In the era of black-and-white photography, color images were created by hand-coloring the slides, the process used for these two famous images: the funerary mask of King Tutankhamen from the Cairo Museum, and the limestone bust of Queen Nefertiti, found at Amarna in 1913 during German excavations and placed on display in Berlin in 1922, from the Egyptian Museum in Berlin. Close examination reveals the irregular strokes of a watercolor brush.
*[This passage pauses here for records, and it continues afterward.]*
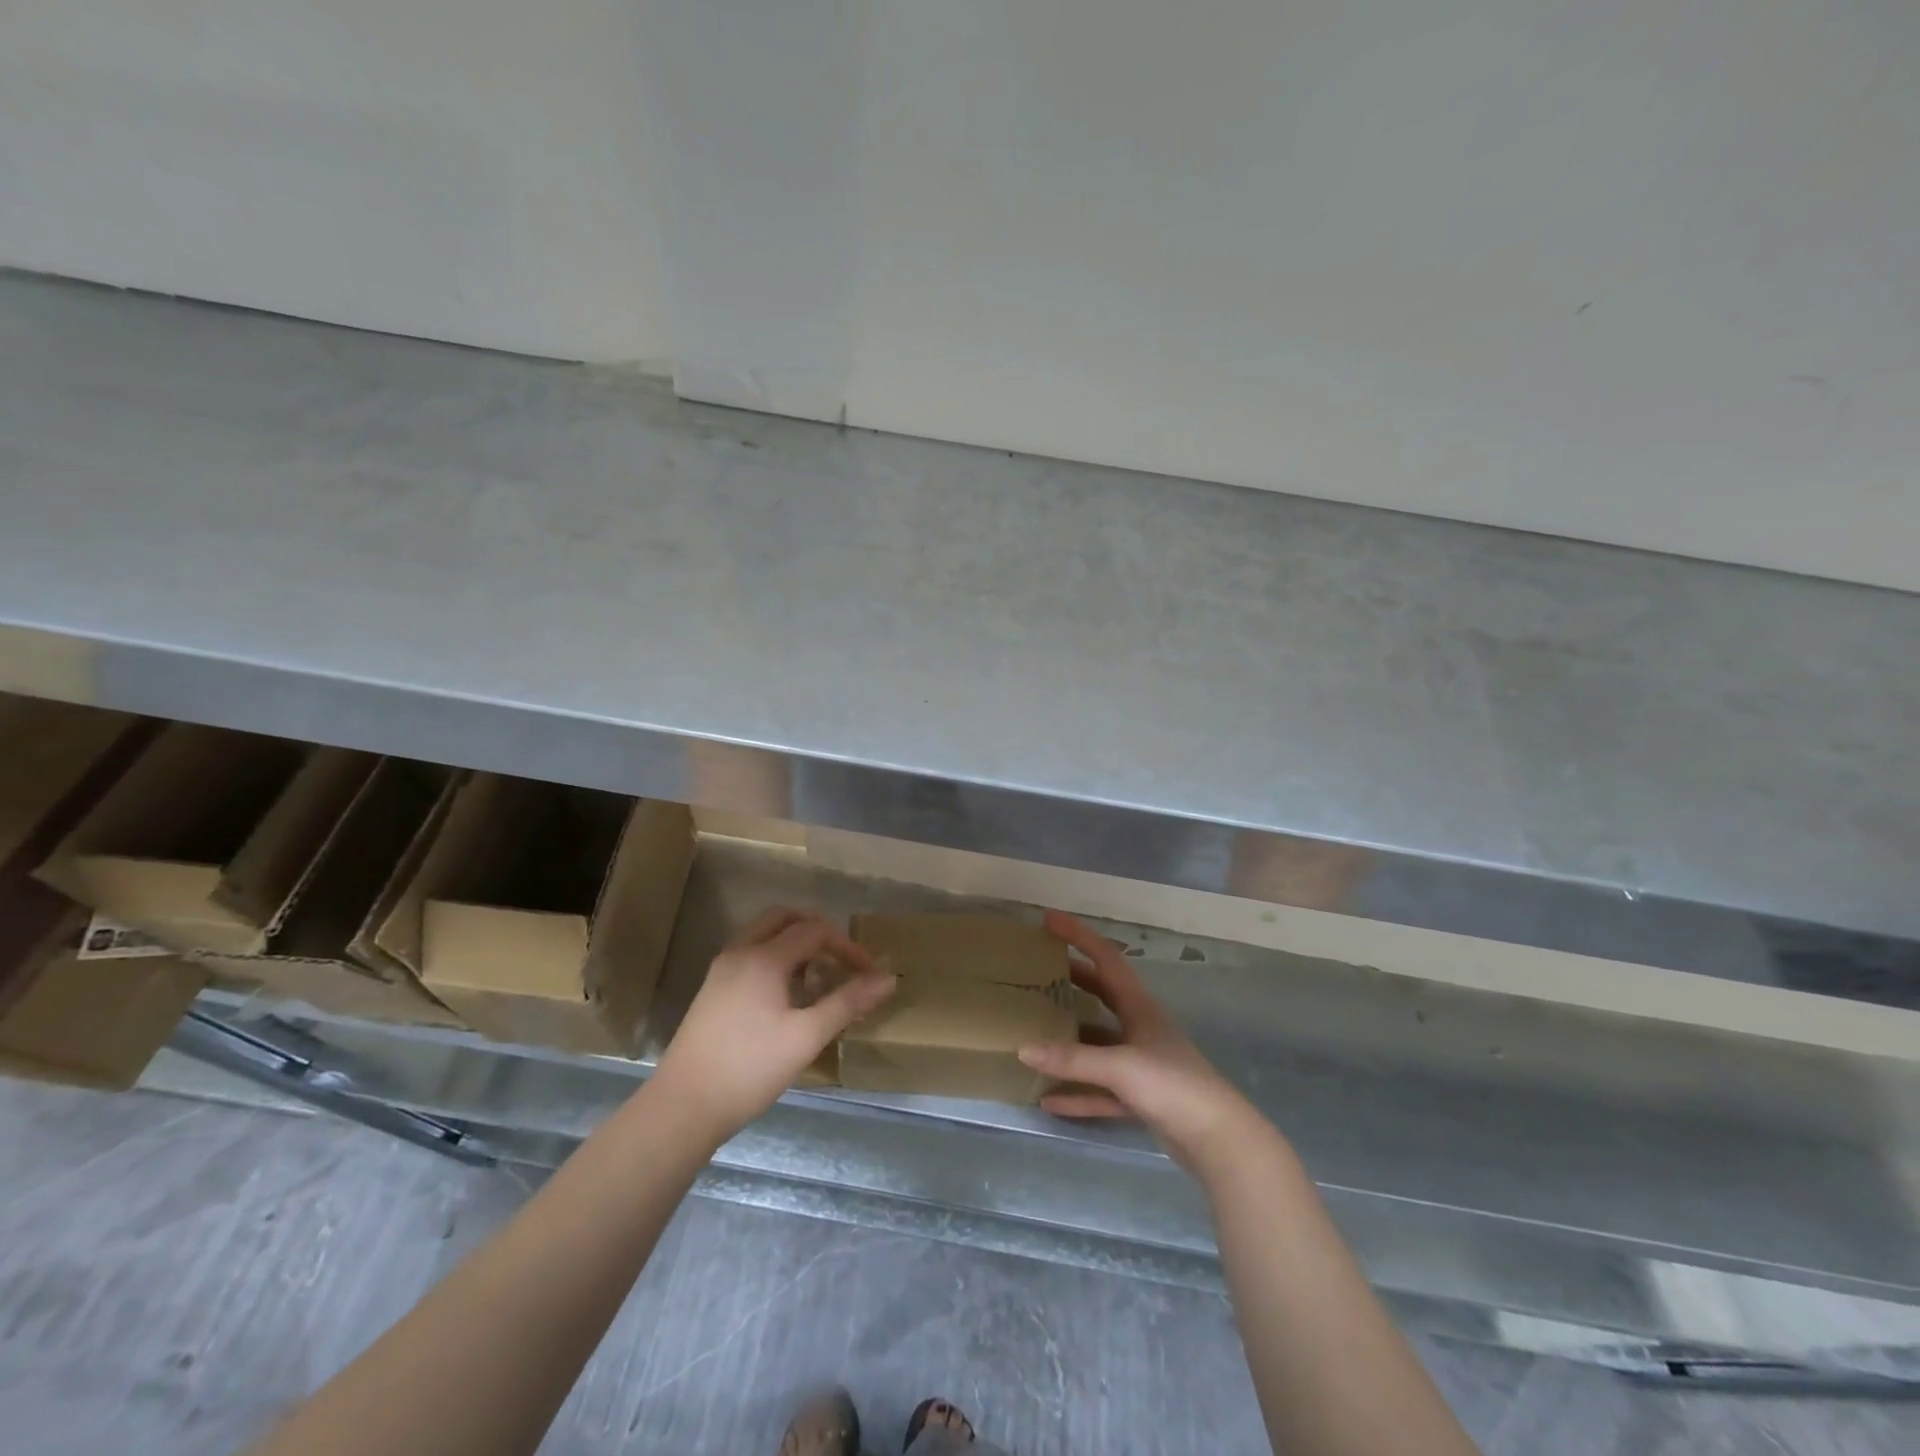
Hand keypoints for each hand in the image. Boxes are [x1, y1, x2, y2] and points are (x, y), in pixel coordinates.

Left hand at [654, 906, 895, 1140]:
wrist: (682, 1107)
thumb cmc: (749, 1069)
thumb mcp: (806, 1037)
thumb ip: (848, 1002)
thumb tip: (888, 978)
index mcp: (763, 958)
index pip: (814, 931)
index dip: (846, 946)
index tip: (868, 972)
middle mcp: (740, 952)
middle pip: (783, 918)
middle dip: (816, 929)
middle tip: (840, 956)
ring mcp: (721, 969)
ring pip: (762, 933)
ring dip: (793, 941)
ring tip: (816, 973)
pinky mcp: (711, 990)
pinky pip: (749, 953)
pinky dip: (774, 955)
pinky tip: (785, 992)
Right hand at [1019, 910, 1263, 1174]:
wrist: (1219, 1141)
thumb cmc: (1173, 1086)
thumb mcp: (1121, 1067)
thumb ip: (1072, 1059)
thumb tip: (1022, 1049)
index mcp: (1139, 1007)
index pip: (1105, 958)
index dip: (1078, 935)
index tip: (1048, 919)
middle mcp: (1140, 1028)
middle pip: (1101, 994)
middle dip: (1072, 979)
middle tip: (1039, 971)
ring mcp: (1142, 1064)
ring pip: (1099, 1042)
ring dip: (1071, 1038)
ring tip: (1036, 1030)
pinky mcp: (1142, 1097)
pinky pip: (1101, 1089)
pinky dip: (1077, 1092)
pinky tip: (1049, 1100)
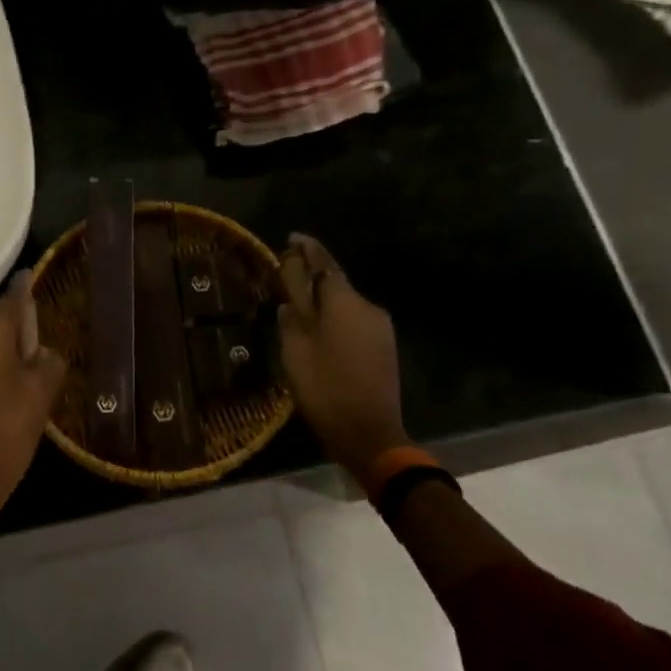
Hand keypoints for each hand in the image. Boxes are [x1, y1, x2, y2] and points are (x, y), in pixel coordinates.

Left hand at [0, 270, 66, 517]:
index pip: (10, 302)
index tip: (29, 274)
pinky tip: (7, 394)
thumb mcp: (43, 391)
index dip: (23, 289)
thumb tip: (42, 354)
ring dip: (5, 355)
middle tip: (42, 354)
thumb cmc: (11, 428)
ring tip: (27, 381)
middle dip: (19, 334)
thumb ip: (49, 360)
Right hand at [277, 234, 411, 476]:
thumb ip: (292, 318)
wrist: (370, 433)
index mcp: (344, 302)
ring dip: (323, 301)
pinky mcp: (384, 346)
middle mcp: (367, 307)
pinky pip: (354, 320)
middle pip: (335, 283)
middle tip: (286, 276)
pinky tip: (318, 331)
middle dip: (312, 277)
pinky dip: (335, 318)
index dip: (307, 249)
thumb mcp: (296, 351)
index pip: (323, 263)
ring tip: (297, 307)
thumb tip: (290, 299)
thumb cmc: (325, 389)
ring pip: (345, 303)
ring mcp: (380, 327)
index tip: (292, 238)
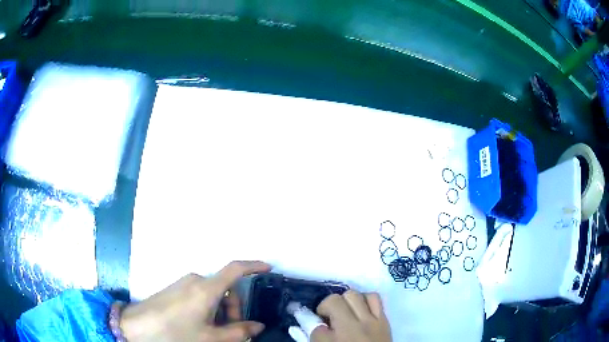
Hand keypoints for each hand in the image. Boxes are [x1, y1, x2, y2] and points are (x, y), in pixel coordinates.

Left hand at [119, 261, 270, 341]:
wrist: (136, 327)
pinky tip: (200, 326)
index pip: (235, 270)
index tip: (268, 268)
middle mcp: (196, 280)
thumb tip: (258, 326)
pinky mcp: (175, 289)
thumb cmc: (175, 333)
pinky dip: (208, 310)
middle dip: (234, 310)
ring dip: (220, 313)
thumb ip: (238, 332)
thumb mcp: (210, 338)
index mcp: (207, 289)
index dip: (253, 266)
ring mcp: (183, 284)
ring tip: (213, 333)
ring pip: (213, 295)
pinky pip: (199, 296)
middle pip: (226, 289)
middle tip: (231, 332)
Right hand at [289, 290, 391, 341]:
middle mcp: (353, 328)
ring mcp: (372, 322)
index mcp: (336, 340)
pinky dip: (365, 300)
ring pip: (354, 294)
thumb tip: (312, 324)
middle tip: (329, 319)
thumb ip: (316, 338)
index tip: (313, 324)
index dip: (310, 323)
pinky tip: (361, 310)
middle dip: (327, 306)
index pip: (315, 325)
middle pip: (334, 301)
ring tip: (346, 312)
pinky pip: (375, 298)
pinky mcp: (385, 320)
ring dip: (346, 301)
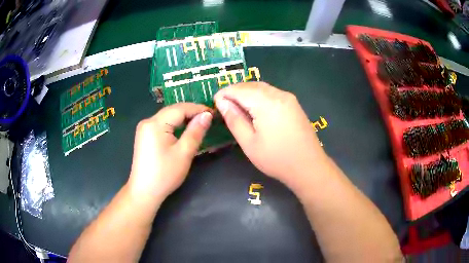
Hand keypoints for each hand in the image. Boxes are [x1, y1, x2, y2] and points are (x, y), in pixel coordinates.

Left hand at [128, 103, 212, 202]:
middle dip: (191, 112)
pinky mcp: (144, 136)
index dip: (198, 109)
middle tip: (209, 118)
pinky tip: (183, 130)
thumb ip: (196, 131)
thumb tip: (207, 115)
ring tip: (199, 123)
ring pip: (167, 117)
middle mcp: (147, 121)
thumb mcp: (184, 153)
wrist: (144, 192)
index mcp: (155, 123)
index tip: (214, 113)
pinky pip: (162, 124)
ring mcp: (144, 129)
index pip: (180, 109)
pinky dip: (174, 125)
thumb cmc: (165, 174)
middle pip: (172, 111)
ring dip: (183, 118)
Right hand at [214, 82, 325, 187]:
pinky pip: (271, 93)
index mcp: (266, 102)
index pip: (239, 89)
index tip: (215, 103)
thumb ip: (234, 119)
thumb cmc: (276, 158)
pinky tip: (255, 108)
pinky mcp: (293, 104)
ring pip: (262, 87)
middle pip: (251, 85)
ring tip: (237, 107)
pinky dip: (259, 96)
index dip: (224, 93)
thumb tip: (221, 102)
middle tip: (224, 105)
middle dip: (235, 91)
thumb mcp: (249, 142)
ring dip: (247, 93)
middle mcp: (278, 94)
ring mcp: (288, 98)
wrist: (308, 166)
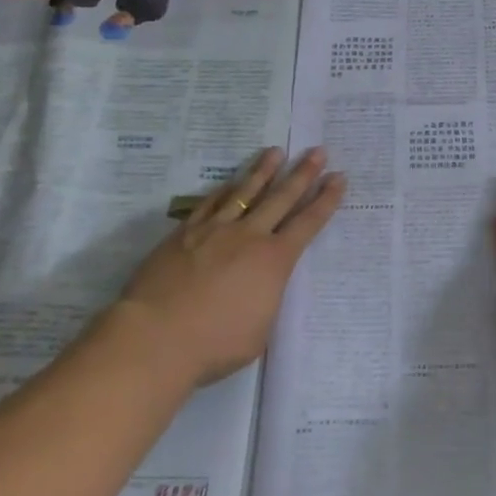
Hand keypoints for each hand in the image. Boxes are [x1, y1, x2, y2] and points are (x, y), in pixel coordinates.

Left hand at [116, 147, 344, 387]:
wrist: (156, 337)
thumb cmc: (214, 344)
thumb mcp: (258, 331)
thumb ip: (266, 301)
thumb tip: (262, 287)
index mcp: (274, 261)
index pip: (308, 223)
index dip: (326, 200)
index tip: (338, 178)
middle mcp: (249, 236)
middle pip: (282, 198)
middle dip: (303, 174)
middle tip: (318, 151)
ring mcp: (216, 230)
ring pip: (246, 192)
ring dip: (264, 171)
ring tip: (276, 152)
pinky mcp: (185, 233)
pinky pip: (210, 204)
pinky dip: (224, 190)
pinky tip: (230, 181)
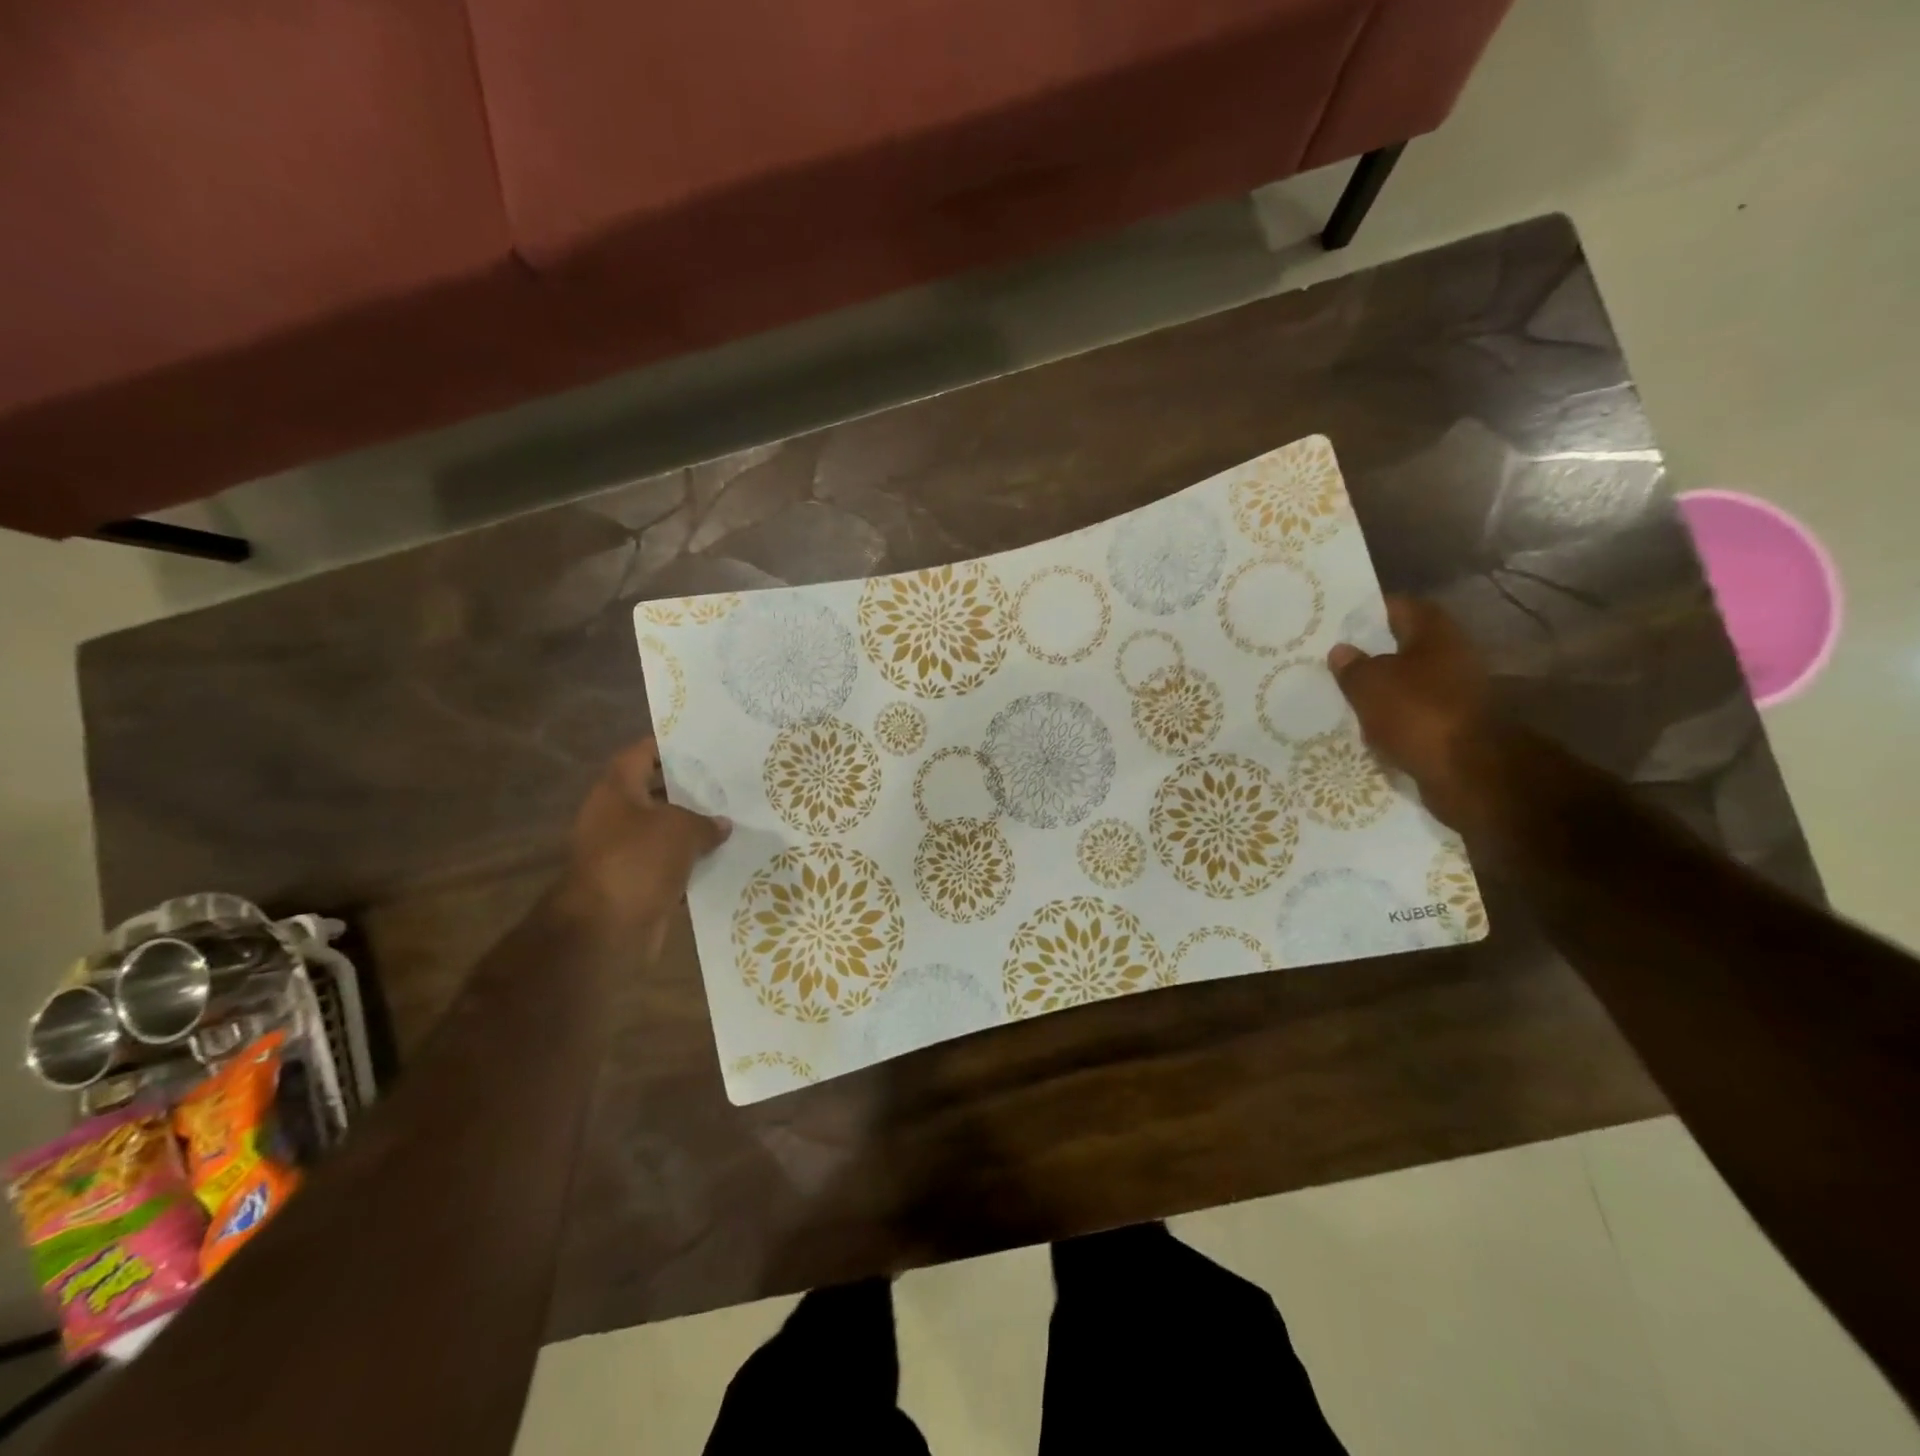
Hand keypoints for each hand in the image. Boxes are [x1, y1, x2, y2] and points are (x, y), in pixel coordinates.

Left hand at [556, 739, 730, 949]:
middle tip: (729, 783)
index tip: (702, 744)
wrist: (606, 930)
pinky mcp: (636, 884)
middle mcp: (615, 817)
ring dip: (695, 830)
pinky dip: (693, 864)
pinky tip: (726, 859)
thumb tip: (721, 824)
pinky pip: (670, 866)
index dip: (668, 746)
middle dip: (690, 790)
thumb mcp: (680, 829)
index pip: (640, 754)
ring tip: (735, 819)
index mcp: (616, 791)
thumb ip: (705, 821)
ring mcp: (624, 853)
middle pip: (656, 793)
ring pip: (666, 832)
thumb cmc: (637, 861)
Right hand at [1328, 597, 1491, 831]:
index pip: (1399, 607)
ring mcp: (1455, 693)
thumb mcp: (1369, 684)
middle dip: (1370, 653)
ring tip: (1341, 696)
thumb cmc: (1418, 713)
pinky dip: (1390, 719)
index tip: (1336, 622)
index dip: (1367, 611)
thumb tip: (1341, 651)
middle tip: (1331, 661)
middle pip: (1403, 647)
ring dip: (1379, 690)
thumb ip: (1351, 666)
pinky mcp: (1452, 726)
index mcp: (1436, 634)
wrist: (1469, 773)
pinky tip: (1363, 727)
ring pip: (1406, 683)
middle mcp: (1451, 656)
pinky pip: (1412, 715)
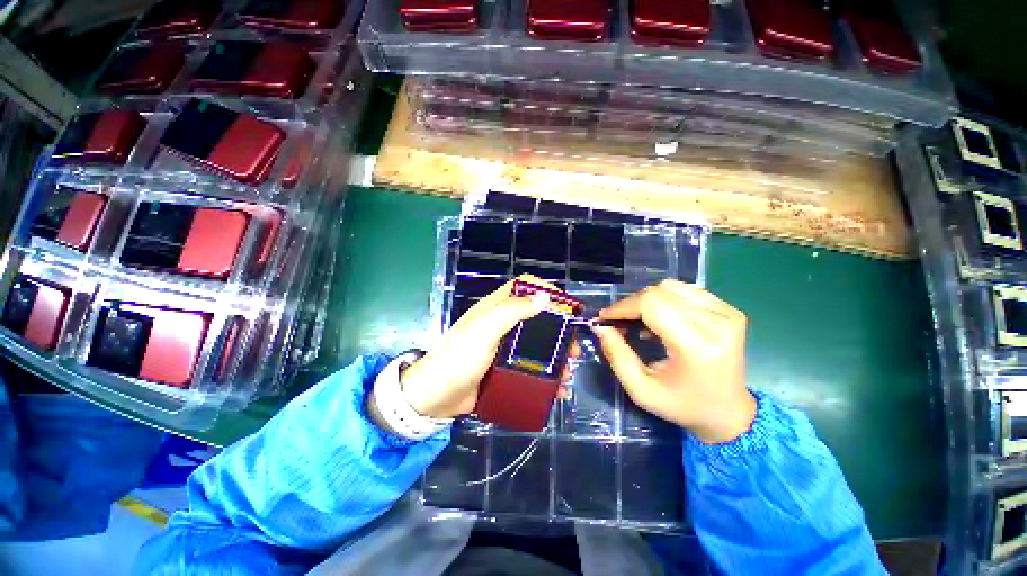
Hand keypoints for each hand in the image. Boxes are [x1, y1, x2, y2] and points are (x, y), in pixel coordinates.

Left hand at [400, 275, 560, 418]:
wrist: (435, 398)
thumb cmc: (458, 359)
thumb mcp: (483, 331)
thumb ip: (511, 311)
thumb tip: (544, 296)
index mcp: (495, 309)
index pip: (523, 287)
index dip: (544, 289)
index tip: (565, 306)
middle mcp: (502, 324)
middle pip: (537, 317)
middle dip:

Stereoscope and Stereographic Cards
Stereoscope viewers and stereographic cards of ancient sites were used as an archaeological teaching resource in the late nineteenth and early twentieth centuries. First invented in 1838, stereoscopic photography creates a three-dimensional illusion from a pair of two-dimensional images, providing depth to photographs. The early archaeology professors of Bryn Mawr acquired a stereoscope and stereographic card library of ancient Egyptian sites for use as a teaching tool. It is likely that Caroline Ransom used this equipment to illustrate her courses on Egyptian art and archaeology, in conjunction with albumen photographs.
Electrotypes of original metalwork antiquities were, like plaster casts, an important early pedagogical teaching tool for archaeology courses. At Bryn Mawr, the professors made use of a collection of electrotype reproductions of the precious metal objects found in the Shaft Graves of Mycenae.